The $11.2 billion loss even includes a write-off back in March pertaining to the government’s remaining $826 million share investment in “old” GM, says the quarterly report from the Treasury watchdog.
The U.S. government spent about $50 billion to bail out GM, which went through a 2009 bankruptcy. The government’s investment was then converted to a 61 percent equity share stake in the Detroit-based automaker, on top of preferred shares and a structured loan.
Treasury whittled down its GM stake through a series of stock sales starting in November 2010, but could not dump the amount of shares to keep from realizing a loss in an adequate time because the shares would have collapsed.
When Treasury sold its final share, they estimated a total loss of $10.3 billion, but did say we shouldn’t expect any proceeds from its remaining $826 million investment in “old” GM, the report by the Office of the Special Inspector General for the Troubled Asset Relief Program said.
The U.S. bailout of GM and Chrysler, which received about $12.5 billion, supposedly saved 1.5 million jobs following the financial crisis, when the union-heavy companies found themselves over-extended by unrealistic benefit payments to the United Auto Workers Union. But the widely cited numbers are from the Center for Automotive Research, and are not universally accepted among economists.
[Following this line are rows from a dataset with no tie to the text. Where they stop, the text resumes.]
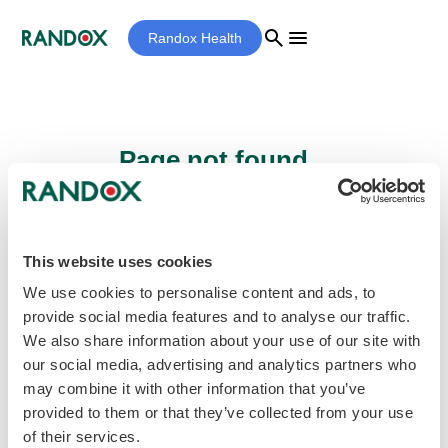
search
menu
Randox Health
Page not found...
Sorry - the page you are looking for cannot
be found.
This website uses cookies
We use cookies to personalise content and ads, to
provide social media features and to analyse our traffic.
home
Homepage
We also share information about your use of our site with
our social media, advertising and analytics partners who
may combine it with other information that you’ve
provided to them or that they’ve collected from your use
of their services.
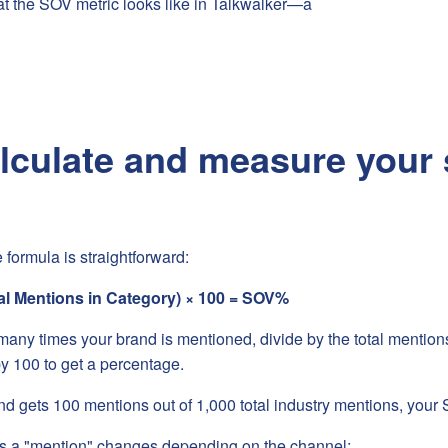
t the SOV metric looks like in Talkwalker—a
lculate and measure your 
 formula is straightforward:
al Mentions in Category) × 100 = SOV%
ny times your brand is mentioned, divide by the total mentions 
by 100 to get a percentage.
nd gets 100 mentions out of 1,000 total industry mentions, your
s a "mention" changes depending on the channel:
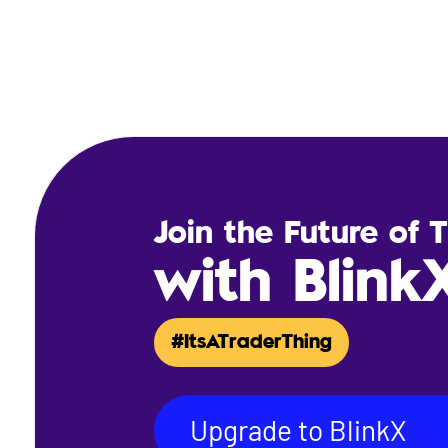
Join the Future of 
with Blink
#ItsATraderThing
Upgrade to BlinkX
Nevertheless, even though a small plurality of Americans view the auto bailouts as a necessary evil, they have a less-than favorable opinion of the companies who took them. Meanwhile, Ford Motor Co., the one and only of the Big Three automaker who didn’t take a taxpayer bailout, is still better liked than General Motors and Chrysler, and a sizable number of Americans even continue to say they buy based upon those bailouts.
While GM sits in the dumps, 68 percent of American adults say they have at least a somewhat favorable opinion of Ford, according to a recent Rasmussen Reports poll. Only 23 percent have an unfavorable opinion of Ford, including 25 percent with a “very favorable” opinion of the company, and just 6 percent with a “very unfavorable” one.
Last week, GM posted its 17th consecutive quarter of realized profits, but earnings were hurt by a $1.3 billion charge for the costs associated with various recalls, including one for faulty ignition switches on a whopping 2.6 million cars.
Currently, after all of that money, GM is under investigation by the Justice Department, U.S. auto safety regulators and Congress for its failure to detect the faulty ignition switch for over a decade. The U.S. Securities and Exchange Commission is also investigating GM, and the various recalls have resulted in an untold number of deaths, as estimates continue to rise.